**Task statement**
Lines below starting with the line with "left wrist: (273, 297)" and going on through the line with "right hip: (236, 320)" must be output exactly; the rest of the records must be left out.

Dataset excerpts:
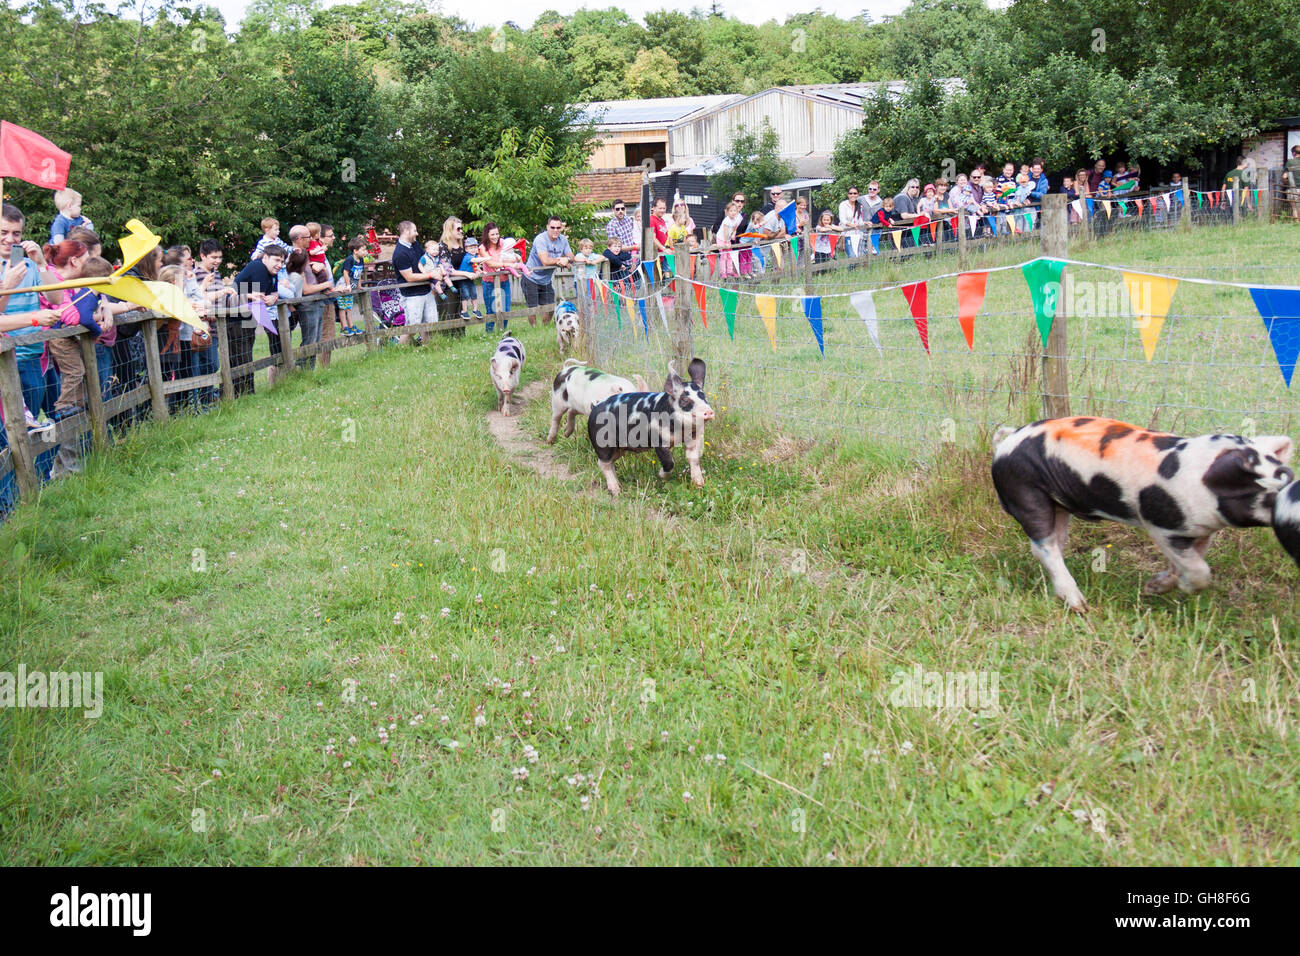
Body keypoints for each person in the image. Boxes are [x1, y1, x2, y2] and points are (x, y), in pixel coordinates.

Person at [1, 205, 64, 426]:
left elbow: (56, 299)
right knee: (7, 433)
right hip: (3, 357)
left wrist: (40, 263)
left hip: (30, 355)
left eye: (16, 233)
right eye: (4, 232)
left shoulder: (28, 265)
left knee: (30, 429)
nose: (10, 239)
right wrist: (7, 286)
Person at [230, 245, 284, 396]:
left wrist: (273, 297)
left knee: (246, 356)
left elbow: (273, 294)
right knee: (241, 358)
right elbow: (259, 298)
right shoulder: (259, 268)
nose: (279, 264)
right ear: (265, 257)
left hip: (248, 319)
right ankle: (242, 394)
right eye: (277, 260)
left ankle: (245, 393)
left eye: (282, 261)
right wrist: (268, 299)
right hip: (236, 320)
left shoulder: (272, 272)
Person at [522, 215, 572, 325]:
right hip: (531, 277)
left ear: (561, 228)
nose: (555, 230)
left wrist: (566, 259)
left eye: (558, 228)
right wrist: (560, 261)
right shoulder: (540, 239)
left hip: (546, 280)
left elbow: (571, 257)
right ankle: (534, 330)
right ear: (547, 227)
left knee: (550, 308)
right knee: (532, 309)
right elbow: (545, 261)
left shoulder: (563, 240)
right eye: (552, 227)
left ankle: (544, 327)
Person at [391, 220, 433, 344]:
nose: (417, 233)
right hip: (411, 295)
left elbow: (425, 260)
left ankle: (428, 347)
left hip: (425, 290)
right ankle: (400, 350)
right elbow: (409, 277)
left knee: (429, 324)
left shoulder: (414, 244)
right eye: (414, 231)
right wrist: (430, 275)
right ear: (406, 231)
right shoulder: (400, 253)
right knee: (412, 327)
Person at [477, 223, 516, 333]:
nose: (495, 237)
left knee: (506, 309)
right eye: (492, 234)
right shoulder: (483, 248)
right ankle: (489, 334)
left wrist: (512, 262)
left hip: (504, 281)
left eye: (497, 234)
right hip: (489, 282)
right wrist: (506, 264)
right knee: (491, 311)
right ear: (487, 235)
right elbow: (490, 263)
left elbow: (512, 255)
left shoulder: (503, 243)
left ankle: (502, 332)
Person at [334, 237, 367, 335]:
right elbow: (345, 272)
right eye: (363, 250)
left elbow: (359, 273)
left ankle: (351, 326)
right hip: (344, 285)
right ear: (355, 251)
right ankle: (344, 327)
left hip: (352, 285)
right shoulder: (350, 259)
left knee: (348, 307)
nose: (365, 252)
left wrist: (359, 285)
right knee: (342, 307)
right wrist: (348, 285)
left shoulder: (361, 260)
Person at [838, 186, 866, 257]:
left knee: (860, 256)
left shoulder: (860, 206)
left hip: (858, 234)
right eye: (850, 193)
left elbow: (860, 221)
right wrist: (851, 225)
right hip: (847, 234)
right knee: (852, 256)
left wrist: (865, 223)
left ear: (858, 195)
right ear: (848, 195)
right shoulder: (843, 205)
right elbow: (842, 219)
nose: (852, 195)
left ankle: (856, 268)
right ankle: (851, 268)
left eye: (855, 193)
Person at [1285, 145, 1300, 222]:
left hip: (1293, 189)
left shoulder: (1290, 162)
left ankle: (1297, 223)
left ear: (1294, 153)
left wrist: (1284, 181)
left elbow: (1285, 176)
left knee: (1294, 208)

**Your response**
left wrist: (273, 297)
left knee: (246, 356)
left elbow: (273, 294)
right knee: (241, 358)
right elbow: (259, 298)
right shoulder: (259, 268)
nose: (279, 264)
right ear: (265, 257)
left hip: (248, 319)
right ankle: (242, 394)
right eye: (277, 260)
left ankle: (245, 393)
left eye: (282, 261)
right wrist: (268, 299)
right hip: (236, 320)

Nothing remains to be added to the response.